Data provided –

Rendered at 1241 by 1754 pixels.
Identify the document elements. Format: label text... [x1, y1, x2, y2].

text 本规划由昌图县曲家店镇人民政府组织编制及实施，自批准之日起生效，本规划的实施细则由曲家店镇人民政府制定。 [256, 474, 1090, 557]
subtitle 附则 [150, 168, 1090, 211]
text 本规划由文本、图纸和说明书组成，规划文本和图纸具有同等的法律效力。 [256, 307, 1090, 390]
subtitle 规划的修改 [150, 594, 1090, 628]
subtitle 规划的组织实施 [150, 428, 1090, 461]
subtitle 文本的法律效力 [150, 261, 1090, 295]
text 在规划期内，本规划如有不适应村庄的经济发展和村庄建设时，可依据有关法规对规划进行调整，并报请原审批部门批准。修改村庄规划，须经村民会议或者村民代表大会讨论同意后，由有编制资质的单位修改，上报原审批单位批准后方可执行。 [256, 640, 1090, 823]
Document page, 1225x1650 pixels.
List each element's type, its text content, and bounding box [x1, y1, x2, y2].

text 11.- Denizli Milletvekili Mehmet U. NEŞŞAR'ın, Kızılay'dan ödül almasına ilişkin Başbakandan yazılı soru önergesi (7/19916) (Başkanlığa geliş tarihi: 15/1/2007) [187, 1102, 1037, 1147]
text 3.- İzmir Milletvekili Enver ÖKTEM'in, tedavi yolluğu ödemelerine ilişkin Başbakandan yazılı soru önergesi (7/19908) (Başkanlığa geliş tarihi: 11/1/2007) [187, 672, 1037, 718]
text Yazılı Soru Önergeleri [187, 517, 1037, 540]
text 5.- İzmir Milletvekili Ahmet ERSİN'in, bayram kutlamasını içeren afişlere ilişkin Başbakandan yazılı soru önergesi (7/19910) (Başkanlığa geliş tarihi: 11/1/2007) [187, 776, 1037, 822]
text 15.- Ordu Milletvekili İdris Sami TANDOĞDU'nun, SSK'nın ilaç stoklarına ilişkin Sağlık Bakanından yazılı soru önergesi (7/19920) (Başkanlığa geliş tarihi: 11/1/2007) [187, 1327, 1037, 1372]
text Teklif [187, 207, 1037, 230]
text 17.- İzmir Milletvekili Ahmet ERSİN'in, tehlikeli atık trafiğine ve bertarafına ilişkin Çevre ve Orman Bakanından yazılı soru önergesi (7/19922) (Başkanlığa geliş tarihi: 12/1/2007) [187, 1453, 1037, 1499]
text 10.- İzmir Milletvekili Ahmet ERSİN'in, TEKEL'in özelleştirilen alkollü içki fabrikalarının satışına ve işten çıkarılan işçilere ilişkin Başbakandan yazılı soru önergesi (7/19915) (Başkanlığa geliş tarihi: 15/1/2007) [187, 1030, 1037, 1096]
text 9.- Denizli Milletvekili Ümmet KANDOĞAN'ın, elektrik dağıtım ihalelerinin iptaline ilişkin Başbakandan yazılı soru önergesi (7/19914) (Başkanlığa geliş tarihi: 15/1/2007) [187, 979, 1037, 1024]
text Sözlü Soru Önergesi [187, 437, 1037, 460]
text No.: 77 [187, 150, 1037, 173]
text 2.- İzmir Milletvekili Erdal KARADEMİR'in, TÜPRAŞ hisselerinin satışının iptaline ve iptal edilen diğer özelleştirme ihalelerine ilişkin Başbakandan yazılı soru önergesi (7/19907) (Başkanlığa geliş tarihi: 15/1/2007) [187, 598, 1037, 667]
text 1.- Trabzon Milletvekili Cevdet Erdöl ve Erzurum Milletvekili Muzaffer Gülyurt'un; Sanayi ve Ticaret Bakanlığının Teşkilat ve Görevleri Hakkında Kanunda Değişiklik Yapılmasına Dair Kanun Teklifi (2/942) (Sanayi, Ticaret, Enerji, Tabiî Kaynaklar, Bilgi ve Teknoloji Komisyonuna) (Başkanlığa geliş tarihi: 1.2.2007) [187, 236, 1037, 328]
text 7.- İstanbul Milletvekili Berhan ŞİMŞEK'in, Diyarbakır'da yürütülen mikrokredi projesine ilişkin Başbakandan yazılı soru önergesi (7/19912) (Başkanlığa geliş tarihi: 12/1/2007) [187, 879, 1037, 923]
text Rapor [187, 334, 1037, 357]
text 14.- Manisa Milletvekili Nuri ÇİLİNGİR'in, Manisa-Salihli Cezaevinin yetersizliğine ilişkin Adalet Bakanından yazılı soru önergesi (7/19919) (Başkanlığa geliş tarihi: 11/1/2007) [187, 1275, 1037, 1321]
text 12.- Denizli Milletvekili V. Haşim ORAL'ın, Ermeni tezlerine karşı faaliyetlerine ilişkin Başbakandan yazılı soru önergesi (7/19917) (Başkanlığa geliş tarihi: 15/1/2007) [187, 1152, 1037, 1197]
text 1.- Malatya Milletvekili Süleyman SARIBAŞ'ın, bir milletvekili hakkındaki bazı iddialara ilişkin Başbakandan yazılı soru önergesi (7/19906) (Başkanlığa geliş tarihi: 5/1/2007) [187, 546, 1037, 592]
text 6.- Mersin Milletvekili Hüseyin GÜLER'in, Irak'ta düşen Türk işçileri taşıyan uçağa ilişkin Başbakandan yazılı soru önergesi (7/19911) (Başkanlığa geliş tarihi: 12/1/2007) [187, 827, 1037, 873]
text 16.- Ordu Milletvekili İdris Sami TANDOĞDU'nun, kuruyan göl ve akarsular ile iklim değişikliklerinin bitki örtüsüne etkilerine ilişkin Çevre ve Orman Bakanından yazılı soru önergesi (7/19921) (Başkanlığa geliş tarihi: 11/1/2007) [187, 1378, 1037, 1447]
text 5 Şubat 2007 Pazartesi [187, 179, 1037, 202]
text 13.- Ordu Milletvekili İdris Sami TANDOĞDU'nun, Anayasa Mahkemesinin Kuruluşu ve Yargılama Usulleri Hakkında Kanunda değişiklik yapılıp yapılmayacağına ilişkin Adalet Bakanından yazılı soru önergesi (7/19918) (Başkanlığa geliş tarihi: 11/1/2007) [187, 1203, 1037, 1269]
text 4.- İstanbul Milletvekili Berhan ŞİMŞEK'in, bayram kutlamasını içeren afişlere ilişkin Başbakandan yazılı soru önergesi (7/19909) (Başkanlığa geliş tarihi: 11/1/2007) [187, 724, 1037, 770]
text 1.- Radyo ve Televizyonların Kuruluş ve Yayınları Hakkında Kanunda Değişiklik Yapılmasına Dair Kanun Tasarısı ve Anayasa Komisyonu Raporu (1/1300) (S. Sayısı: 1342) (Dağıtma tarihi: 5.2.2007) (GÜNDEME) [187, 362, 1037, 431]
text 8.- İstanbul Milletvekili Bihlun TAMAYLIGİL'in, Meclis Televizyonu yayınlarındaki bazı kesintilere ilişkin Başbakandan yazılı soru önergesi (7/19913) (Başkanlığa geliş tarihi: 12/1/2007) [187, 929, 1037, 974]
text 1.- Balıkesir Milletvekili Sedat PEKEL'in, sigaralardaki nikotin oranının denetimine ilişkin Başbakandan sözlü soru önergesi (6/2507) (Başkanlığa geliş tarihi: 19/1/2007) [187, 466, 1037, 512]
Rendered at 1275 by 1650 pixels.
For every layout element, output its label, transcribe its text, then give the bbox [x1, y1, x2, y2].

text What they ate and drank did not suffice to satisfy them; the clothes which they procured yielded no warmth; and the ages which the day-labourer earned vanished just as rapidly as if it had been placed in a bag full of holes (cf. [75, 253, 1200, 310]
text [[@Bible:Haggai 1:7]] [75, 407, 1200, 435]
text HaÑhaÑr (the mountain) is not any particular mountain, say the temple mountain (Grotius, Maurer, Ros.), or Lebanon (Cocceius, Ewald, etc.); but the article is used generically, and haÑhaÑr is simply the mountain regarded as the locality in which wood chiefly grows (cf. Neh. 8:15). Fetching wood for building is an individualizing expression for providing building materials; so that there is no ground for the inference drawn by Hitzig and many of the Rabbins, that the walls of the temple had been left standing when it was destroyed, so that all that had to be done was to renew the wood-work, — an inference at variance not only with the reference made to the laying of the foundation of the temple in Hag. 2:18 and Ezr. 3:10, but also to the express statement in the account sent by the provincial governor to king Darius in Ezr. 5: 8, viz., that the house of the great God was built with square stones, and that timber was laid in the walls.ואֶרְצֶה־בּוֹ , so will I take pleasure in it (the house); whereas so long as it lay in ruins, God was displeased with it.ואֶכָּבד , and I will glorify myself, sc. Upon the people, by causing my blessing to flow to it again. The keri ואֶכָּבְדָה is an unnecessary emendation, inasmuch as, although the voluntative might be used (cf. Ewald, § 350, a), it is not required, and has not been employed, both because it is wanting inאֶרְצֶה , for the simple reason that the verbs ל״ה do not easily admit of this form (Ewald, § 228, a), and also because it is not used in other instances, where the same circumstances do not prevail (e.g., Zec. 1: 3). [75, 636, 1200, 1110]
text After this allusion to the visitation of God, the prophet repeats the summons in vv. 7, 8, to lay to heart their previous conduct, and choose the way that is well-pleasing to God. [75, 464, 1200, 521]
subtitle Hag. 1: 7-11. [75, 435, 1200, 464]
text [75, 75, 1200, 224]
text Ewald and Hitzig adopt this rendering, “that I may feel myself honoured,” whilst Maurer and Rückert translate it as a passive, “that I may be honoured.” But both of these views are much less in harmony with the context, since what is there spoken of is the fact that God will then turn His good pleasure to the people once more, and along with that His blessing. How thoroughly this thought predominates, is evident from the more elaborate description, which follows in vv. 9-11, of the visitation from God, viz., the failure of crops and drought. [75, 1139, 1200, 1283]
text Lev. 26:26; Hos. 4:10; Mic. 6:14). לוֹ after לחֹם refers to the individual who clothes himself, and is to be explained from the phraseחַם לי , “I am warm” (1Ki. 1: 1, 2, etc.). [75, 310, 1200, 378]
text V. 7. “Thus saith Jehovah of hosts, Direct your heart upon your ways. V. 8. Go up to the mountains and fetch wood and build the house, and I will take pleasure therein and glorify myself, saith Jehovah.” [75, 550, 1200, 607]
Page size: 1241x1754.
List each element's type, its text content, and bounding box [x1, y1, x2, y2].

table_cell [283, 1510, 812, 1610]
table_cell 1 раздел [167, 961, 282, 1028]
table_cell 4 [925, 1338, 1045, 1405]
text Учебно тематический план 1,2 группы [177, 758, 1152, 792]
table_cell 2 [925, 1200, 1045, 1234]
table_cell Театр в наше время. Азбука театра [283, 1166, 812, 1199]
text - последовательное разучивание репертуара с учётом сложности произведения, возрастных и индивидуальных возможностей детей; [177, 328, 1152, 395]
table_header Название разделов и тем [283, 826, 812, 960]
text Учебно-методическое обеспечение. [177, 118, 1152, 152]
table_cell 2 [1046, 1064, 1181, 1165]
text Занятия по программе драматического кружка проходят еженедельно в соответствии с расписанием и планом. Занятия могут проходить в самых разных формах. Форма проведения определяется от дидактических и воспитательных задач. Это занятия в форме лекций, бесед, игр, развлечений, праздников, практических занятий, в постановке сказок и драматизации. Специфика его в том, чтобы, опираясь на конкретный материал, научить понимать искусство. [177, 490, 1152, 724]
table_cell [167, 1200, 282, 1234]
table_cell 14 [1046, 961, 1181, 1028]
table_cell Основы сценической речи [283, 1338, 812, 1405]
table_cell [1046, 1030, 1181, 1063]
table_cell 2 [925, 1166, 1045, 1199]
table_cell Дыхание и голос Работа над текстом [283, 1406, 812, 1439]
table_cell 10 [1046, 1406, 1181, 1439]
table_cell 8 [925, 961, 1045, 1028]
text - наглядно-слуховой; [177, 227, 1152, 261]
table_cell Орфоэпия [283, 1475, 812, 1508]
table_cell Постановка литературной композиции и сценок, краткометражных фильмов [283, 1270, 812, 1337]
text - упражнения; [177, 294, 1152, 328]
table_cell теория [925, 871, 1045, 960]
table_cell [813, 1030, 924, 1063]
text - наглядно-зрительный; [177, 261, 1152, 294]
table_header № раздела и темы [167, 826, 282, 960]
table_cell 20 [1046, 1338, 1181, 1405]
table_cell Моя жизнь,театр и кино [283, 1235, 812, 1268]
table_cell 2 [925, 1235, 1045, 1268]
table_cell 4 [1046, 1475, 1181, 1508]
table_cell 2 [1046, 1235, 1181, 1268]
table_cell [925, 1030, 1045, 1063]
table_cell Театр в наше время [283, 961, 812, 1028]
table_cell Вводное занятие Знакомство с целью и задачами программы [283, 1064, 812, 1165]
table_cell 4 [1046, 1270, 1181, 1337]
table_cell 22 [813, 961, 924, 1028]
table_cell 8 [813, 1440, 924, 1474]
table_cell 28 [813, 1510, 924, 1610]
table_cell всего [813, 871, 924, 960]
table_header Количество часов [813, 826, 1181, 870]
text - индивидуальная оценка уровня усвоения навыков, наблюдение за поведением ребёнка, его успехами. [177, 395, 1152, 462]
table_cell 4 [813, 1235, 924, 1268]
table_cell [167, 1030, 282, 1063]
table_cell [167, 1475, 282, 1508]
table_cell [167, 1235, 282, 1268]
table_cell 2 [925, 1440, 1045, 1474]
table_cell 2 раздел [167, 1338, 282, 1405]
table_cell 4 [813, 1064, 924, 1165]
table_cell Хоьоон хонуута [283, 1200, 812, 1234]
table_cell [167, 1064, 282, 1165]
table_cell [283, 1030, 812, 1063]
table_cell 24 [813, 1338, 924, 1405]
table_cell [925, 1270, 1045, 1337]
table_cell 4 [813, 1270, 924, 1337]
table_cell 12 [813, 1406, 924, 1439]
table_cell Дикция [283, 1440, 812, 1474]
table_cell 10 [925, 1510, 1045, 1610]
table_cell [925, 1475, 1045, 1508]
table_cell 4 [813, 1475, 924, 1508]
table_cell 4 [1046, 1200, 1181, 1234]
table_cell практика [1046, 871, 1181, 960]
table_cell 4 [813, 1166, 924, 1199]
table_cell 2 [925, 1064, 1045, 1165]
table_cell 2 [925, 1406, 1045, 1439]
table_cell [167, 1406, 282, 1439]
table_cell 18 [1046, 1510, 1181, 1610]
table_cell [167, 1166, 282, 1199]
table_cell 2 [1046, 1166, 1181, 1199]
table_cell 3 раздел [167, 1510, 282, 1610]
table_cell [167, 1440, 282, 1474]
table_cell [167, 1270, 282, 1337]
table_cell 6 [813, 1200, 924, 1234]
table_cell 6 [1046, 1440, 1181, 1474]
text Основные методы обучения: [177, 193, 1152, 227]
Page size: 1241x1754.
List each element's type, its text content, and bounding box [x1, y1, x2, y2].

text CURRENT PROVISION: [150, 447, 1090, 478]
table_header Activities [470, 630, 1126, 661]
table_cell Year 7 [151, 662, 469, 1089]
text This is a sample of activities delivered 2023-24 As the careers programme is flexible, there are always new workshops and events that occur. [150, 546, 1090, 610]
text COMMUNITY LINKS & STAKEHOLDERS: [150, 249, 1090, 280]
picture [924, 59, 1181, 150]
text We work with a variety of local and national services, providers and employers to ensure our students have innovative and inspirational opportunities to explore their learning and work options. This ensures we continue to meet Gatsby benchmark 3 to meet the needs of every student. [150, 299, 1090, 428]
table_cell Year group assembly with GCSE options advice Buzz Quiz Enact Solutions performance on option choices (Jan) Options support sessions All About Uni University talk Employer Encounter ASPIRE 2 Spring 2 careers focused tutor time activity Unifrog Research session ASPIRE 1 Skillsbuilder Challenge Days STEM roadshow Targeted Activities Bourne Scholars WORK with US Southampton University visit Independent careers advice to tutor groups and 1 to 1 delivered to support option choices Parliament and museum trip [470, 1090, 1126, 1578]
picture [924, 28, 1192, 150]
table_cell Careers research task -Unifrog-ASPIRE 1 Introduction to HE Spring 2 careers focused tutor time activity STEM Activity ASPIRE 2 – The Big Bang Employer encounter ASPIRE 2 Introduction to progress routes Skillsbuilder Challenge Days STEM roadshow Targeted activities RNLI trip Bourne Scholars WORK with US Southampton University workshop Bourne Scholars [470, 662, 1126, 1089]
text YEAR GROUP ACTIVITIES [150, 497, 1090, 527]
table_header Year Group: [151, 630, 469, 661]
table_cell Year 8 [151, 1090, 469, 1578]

Problem statement –
From the start of the data to the line that holds "Document page, 1225x1650 pixels.", retype each line exactly, with both ends included.

Task answer –
Rendered at 1241 by 1754 pixels.
Identify the document elements. Format: label text... [x1, y1, x2, y2].

text 本规划由昌图县曲家店镇人民政府组织编制及实施，自批准之日起生效，本规划的实施细则由曲家店镇人民政府制定。 [256, 474, 1090, 557]
subtitle 附则 [150, 168, 1090, 211]
text 本规划由文本、图纸和说明书组成，规划文本和图纸具有同等的法律效力。 [256, 307, 1090, 390]
subtitle 规划的修改 [150, 594, 1090, 628]
subtitle 规划的组织实施 [150, 428, 1090, 461]
subtitle 文本的法律效力 [150, 261, 1090, 295]
text 在规划期内，本规划如有不适应村庄的经济发展和村庄建设时，可依据有关法规对规划进行调整，并报请原审批部门批准。修改村庄规划，须经村民会议或者村民代表大会讨论同意后，由有编制资质的单位修改，上报原审批单位批准后方可执行。 [256, 640, 1090, 823]
Document page, 1225x1650 pixels.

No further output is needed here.